— Эй, друид? — прохрипел он, стараясь, чтобы мальчишка услышал. — Ты что со мной сделал?
Баки видел, с каким усилием тот разлепляет глаза, как недовольно трёт их руками. Ничего, пускай просыпается. Пора двигаться дальше, куда бы они ни шли.
— Бросал бы ты эти штучки. А то мне от трав твоих такие сны снятся… Как бы не схватил тебя да не сделал чего, пока сплю.
Друид хмуро фыркнул — и поднялся, начал собирать разбросанные по поляне скудные свои пожитки. Снял тушу оленя с елового сука и всем своим видом показал, что готов идти дальше. И, не став ждать Баки, пошёл, разведя руками колючие еловые лапы. Вот же упёртый малый…
Наскоро надев рубаху и кое-как намотав под пояс килт, Баки проверил нож и поспешил за ним. Конечно, он выследил бы друида даже спустя полдня — уж больно хорошо видел Баки его следы, словно собака, шёл по ним, поводя носом. Но по непонятному внутреннему велению упускать его надолго из виду не хотелось.
Если бы Баки знал, как близко они были от места, где жил друид — не стал бы делать остановку на ночь. Но он не знал, и когда им ещё до заката открылась заросшая луговыми цветами поляна с холмом у самого подножья леса, грязно выругался себе под нос. Впрочем, друид никакого нетерпения не проявлял. Шёл осторожно, словно нехотя, и каждый шаг давался ему с трудом. У самой землянки мальчишка словно лишился костей и осел в траву, на колени. Баки поспешил следом.
Недалеко от входа валялась под ногами истоптанная шкура, когда-то висевшая и заслонявшая дыру в заросшей травой и цветами стене. Рядом с землянкой, прикрытая сеном, стояла пузатая бочка, явно сколоченная своими руками — и одежду прополоскать, и самому помыться.
А прямо на груде камней, задуманных уличным очагом, лежало тело. Оно когда-то принадлежало пожилому мужчине с вьющимися полуседыми волосами. Но сейчас мёртвое лицо было безобразно исклёвано, и даже саму плоть зверьё не оставило без внимания. От трупа смердело.
Баки скривился и, решив взять на себя груз того, что по его вине тут произошло, шагнул было вперёд, чтобы стащить тело с камней и убрать подальше от берлоги.
Но друид, едва подававший признаки жизни, вдруг вскочил на его пути, яростно шипя, и зло мазнул рукой по щеке, оставляя на коже царапины. Вот как. Баки отшатнулся, но недостаточно ловко. Будь он в форме и с рукой, мальчишка даже на шаг бы к нему не приблизился. Но он сдал. Он нуждался в тренировках. В новом стиле боя. Он был плох сейчас. И саднящая щека тому подтверждение.

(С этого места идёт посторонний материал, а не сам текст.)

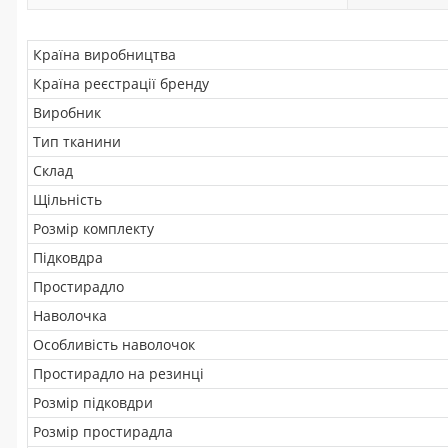
Країна виробництва
Країна реєстрації бренду
Виробник
Тип тканини
Склад
Щільність
Розмір комплекту
Підковдра
Простирадло
Наволочка
Особливість наволочок
Простирадло на резинці
Розмір підковдри
Розмір простирадла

Всколыхнувшаяся злая досада тут же снова стихла, словно её утащило камнем на дно — когда он увидел, как осторожно, ласково и с благоговением даже мальчишка-друид пригладил волосы умершему старику. Как безуспешно попытался сложить ему руки на груди и выпрямить ноги — труп уже окоченел. Как, сгорбившись, отправился за холм и принёс с собой несколько дровяных чурбачков. Отмерев, Баки отправился туда же и, не обращая внимание на злое шипение, принялся помогать носить дрова.
Всё же, огонь, думал он. И хорошо, что огонь, он очищает. Он даёт надежду. Он оставляет память, разрешая пеплу осесть в этом мире, отпуская душу наверх. Создавая невидимую связь. Баки смотрел на пылающий погребальный костёр и знал, что не имел права помогать. Но они были тут одни, даже птицы смолкли, как перед грозой. Небо к ночи заволакивало тёмными тучами — всё как тогда, вечность назад. В отдалении уже громыхало. И никто, даже мёртвый друидов наставник, не мог бы сказать ему, что правильно или неправильно он делает. А сердце говорило ему не стоять на месте. И он делал то, что мог.